The concept of emergence

Having gone through the Institute for Humane Studies seminars and now my social work PhD program orientation, I feel as though I am straddling between two very distant camps again.  In philosophical backing, there is a healthy amount of deontology in libertarianism.  Randian or natural rights theorists provide bedrock for many libertarians and their arguments are at times convincing.  Overall, I find their arguments lacking because they are absolutist, largely closed-canon, and become less clear-cut under close scrutiny (what the hell are natural rights without a creator?).  

In my social work world, post-modernism reigns over much of the intellectual space.  I have not engaged enough with postmodernism to thoughtfully criticize it.  However, my experience with it is mainly in deconstruction, criticism, and the insight that there is no big-T Truth.  I find myself within the interpretivist camp (in regards to social science, not hard science) so it's pretty comfortable to use post-modernist thought and analysis.  I also LOVE critical theory, so again pretty safe territory for me.

All of that being said, I still wonder "what comes next?"  After tearing down the pretense of absolute knowledge, what do we do now?  This is where classical liberal economic theory points me to the concept of emergence--how individuals acting on their own information and values coordinate to create increasingly complex and robust truth.  It is an evolutionary process, incredibly sensitive to context.  I don't yet know enough about it to really come up with a modestly cogent definition or explication of the concept of emergence, but as I learn more, I will try to think more about what it means.  

In relation to the sociological paradigms (and the title of this blog) emergence is a concept that is most salient in the radical humanist paradigm, where radical change and interpretivism hold.  

1 comment:

  1. I look forward to your intellectual progression on this issue.

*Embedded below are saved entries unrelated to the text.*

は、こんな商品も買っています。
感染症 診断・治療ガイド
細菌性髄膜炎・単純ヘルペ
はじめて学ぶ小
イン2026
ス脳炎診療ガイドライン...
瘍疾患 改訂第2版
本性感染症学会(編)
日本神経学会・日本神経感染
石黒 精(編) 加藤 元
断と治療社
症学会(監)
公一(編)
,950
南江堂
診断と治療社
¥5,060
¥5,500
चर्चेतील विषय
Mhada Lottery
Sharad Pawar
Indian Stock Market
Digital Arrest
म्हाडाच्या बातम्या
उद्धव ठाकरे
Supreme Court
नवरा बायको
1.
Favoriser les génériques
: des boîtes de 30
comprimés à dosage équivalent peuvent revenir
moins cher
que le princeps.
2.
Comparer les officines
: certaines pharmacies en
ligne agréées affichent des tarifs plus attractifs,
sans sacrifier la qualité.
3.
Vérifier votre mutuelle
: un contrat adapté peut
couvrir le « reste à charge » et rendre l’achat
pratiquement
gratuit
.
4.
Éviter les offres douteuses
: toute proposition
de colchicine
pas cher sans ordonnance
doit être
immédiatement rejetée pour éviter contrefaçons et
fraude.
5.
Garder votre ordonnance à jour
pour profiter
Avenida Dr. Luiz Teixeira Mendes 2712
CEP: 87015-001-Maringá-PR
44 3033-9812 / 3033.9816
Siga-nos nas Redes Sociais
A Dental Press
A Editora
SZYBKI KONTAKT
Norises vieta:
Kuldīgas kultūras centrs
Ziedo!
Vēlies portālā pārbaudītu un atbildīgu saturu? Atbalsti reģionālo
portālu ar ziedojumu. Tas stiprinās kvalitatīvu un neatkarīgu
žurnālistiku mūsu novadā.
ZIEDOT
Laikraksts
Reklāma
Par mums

You're right that deontological ethical/political arguments are pretty vacuous without some sort of divine underpinning. In the field of ethics, it seems to be mostly Christians who back the more convincing formulations of deontological ethics (e.g. the Kantian categorical imperative).

    Perhaps it's my training in philosophy and psychology, but a lot of the pro-capitalist and libertarian arguments strike me, even on their face, as implausible. This is mostly due to their stated and unstated assumptions, along with the fact that the progression of how things are supposed to end up being more fair ends up sounding like a non-dynamic closed system.

    With anarchocapitalists, for example, there seem to be some serious objections: (1) The problem of international relations, (2) the problem of regression to a worse government, and (3) the problem of crime and inequality. For (1), assuming country A becomes anarchocapitalist, what is to stop countries C, D, and E from invading/subsuming/conquering country A? For (2), assuming one reaches an anarchocapitalist state of conditions, what is to ensure that it stays that way, and what is to ensure that it doesn't go back to something worse than market representative democracy? For (3), what if you reach your alleged ideal, but crime increases and the inequality makes for all sorts of inefficiencies?

    Anyway, anarchocapitalism is something that I assume you don't defend, so I'm not trying to set up a straw man. The point is that I can come up with analogues to points (1), (2), and (3) for minarchism quite easily.

    It strikes me as odd that one would begin a political framework without something like "fairness" or "equality" as the paradigm, but instead with the idea that "liberty from government" is the goal. It seems to beg the question (in the philosophical sense), because if liberty is to be desired, it takes some extra rhetorical work to show that diminishing government is a necessary condition.